Deux promoteurs de gènes régulés au cours du cycle cellulaire, CLN2 (une cycline active lors de la transition G1/S) et HO 1 , ont été sélectionnés pour étudier l’influence des NDR sur l’activation transcriptionnelle. Différentes combinaisons des domaines, parfois mutés, de ces promoteurs ont été clonées dans des plasmides pour diriger l’expression du gène codant la GFP (green fluorescent protein) et intégrées dans la levure. Cette stratégie, qui permet de suivre la dynamique du signal de fluorescence de cellules individuelles au cours du temps, nous a permis de quantifier la variabilité d’une cellule à une autre de l’activation de ces gènes et de mettre en évidence des effets de mémoire, propriétés qui sont difficiles, sinon impossibles, à observer avec d’autres techniques.

La transcription de CLN2 et HO est sous le contrôle d’un même activateur appelé SBF (Swi4/Swi6 cell cycle box binding factor) qui se fixe sur plusieurs sites dans des NDR de leurs régions promotrices. Dans une souche sauvage, il en résulte une activation transcriptionnelle très efficace et reproductible lors de la transition G1/S du cycle cellulaire. A contrario, si l’on place ces sites de fixation dans une région où ils sont masqués par un nucléosome, la transcription devient très erratique, suivant une logique de « tout ou rien ». En suivant les divisions successives d’une même cellule, une activation presque équivalente à celle de la souche sauvage peut être observée pour certains cycles cellulaires, alors que pour d’autres cycles, aucune activité n’est détectable, comme le schématise la Figure 1. En d’autres termes, la présence d’un nucléosome au niveau du site de fixation diminue la probabilité d’activer la transcription à chaque cycle mais ne change pas la force du promoteur si celui-ci est activé. Le caractère très variable de la transcription mesurée dans ce cas est cohérent avec la corrélation observée à l’échelle du génome entre la densité en nucléosomes sur les sites de fixation et la variabilité (« bruit ») transcriptionnelle [ 15- 17].

Influence des séquences promotrices dépourvues en nucléosomes sur la vie cellulaire

Une autre observation intéressante est que cette activation de type « tout ou rien » présente un effet de mémoire. La probabilité d’observer l’activation des promoteurs lors d’un cycle cellulaire est plus élevée que la moyenne si l’activation a eu lieu au cycle précédent, et la durée caractéristique de mémoire est de l’ordre d’un cycle. Le mécanisme responsable de cet effet de mémoire demeure obscur, mais pourrait être lié à un phénomène d’héritabilité épigénétique de la configuration des nucléosomes.
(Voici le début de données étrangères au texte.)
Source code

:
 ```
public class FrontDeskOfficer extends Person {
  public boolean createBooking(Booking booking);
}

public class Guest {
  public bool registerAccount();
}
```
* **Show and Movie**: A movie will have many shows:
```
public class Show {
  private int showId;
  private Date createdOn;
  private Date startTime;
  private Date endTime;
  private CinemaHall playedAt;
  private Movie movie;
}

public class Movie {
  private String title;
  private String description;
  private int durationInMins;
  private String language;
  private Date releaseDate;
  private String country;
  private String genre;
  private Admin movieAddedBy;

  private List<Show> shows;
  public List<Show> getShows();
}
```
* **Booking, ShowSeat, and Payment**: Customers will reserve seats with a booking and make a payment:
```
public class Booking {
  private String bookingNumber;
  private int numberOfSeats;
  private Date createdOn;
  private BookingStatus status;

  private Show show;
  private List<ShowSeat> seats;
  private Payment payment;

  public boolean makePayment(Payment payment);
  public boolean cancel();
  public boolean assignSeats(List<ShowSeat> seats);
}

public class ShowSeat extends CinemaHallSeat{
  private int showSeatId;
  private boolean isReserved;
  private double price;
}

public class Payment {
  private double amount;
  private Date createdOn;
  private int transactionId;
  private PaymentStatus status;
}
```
Quel est donc l’avantage procuré par les NDR dans les régions promotrices ? Quelques éléments de réponse peuvent être tirés de notre étude ainsi que d’autres travaux empruntés à la littérature. En premier lieu, l’activation à partir d’un site de fixation nucléosomal peut requérir une concentration plus élevée d’activateurs et dépendre davantage des complexes de remodelage de la chromatine [711]. Le coût lié à ces deux processus pourrait être bien supérieur à celui nécessaire à la déplétion de quelques nucléosomes. Ensuite, la compétition de l’accrochage entre l’activateur et le nucléosome pourrait retarder la réponse transcriptionnelle, une situation qui a été déjà été mise en évidence dans le cas de l’activation par Gal4 [10]. Enfin, comme mentionné plus haut pour les gènes régulés au cours du cycle cellulaire, un site d’accrochage masqué par des nucléosomes fait courir le risque d’une variabilité d’expression très accrue, ce qui pourrait avoir un effet délétère sur la robustesse des fonctions cellulaires impliquées. À l’appui de cette idée, nous avons en effet montré que remplacer le promoteur de CLN2, gène essentiel de la transition G1/S, par un variant sans NDR, entraîne une diminution de l’adaptation des cellules.

Conflit d’intérêts

Les auteurs déclarent n’avoir aucun confit d’intérêts concernant les données publiées dans cet article.

 
Footnotes
1 Le gène HO (homothallism) induit la diploïdisation dans les souches haploïdes de S. cerevisiae.